How to complete this task
According to the text on the Artemisia annua chloroplast genome, which species served as the outgroup in the phylogenetic tree?

Text
● ● ● ● ●

ML phylogenetic tree reconstruction 20 taxa of Asteraceae clade based on concatenated sequence from 50 chloroplast protein-coding genes. The position of Artemisia annua is indicated in block letter. Berberis bealei was set as the outgroup.

3. Materials and Methods

3.1. DNA Sequencing, cp Genome Assembly, and Validation

Fresh A. annua leaves were collected from tissue cultured seedlings. Total DNA was extracted from approximately 10 g of fresh leaf tissue using the modified CTAB method [53]. The DNA concentration for each sample was estimated by measuring A260 using an ND-2000 spectrometer [54] (Nanodrop Technologies, Wilmington, DE, USA), and visual quality was assessed using agarose gel electrophoresis. Pure DNA was used to construct shotgun libraries (250 bp) according to the manufacturer’s instructions. Sequencing was performed by an Illumina Hiseq 1500 platform (San Diego, CA, USA). This resulted in approximately 100 Gb data. First, raw reads were trimmed by Fastqc. Next, we performed BLASTs between trimmed reads and reference sequences (Artemisia frigida) to extract cp-like reads [55]. Finally, the cp-like reads were used for sequence assembly with SOAPdenovo [56]. Sequence extension was executed using SSPACE [57], and gaps were filled using GapCloser [58]. To verify the assembly, the four junction regions between the IR regions and LSC/SSC were confirmed by PCR amplification and Sanger sequencing, using the primers listed in Table S4. The final cp genome of A. annua was submitted to GenBank (Accession Number: MF623173).

● ● ● ● ●

Information given
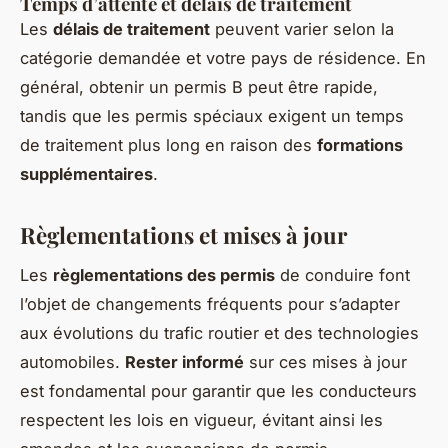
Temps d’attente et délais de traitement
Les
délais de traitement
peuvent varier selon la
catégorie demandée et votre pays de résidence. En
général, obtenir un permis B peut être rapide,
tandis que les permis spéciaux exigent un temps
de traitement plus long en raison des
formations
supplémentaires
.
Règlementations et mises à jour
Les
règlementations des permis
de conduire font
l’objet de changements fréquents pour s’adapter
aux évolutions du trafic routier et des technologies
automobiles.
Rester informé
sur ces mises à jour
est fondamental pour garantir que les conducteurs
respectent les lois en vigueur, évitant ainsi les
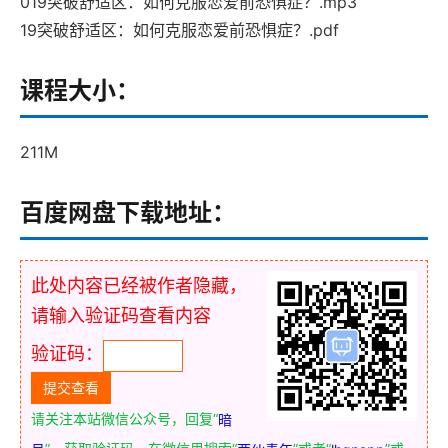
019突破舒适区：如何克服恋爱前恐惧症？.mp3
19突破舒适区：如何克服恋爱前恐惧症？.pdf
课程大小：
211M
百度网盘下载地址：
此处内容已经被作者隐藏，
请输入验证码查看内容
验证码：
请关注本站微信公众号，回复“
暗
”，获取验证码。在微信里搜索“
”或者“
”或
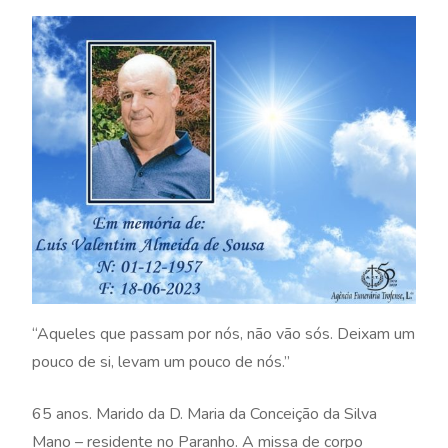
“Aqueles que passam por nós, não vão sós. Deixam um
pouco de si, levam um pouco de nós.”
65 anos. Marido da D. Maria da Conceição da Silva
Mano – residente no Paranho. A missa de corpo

● ● ● ● ●

Response box
Berberis bealei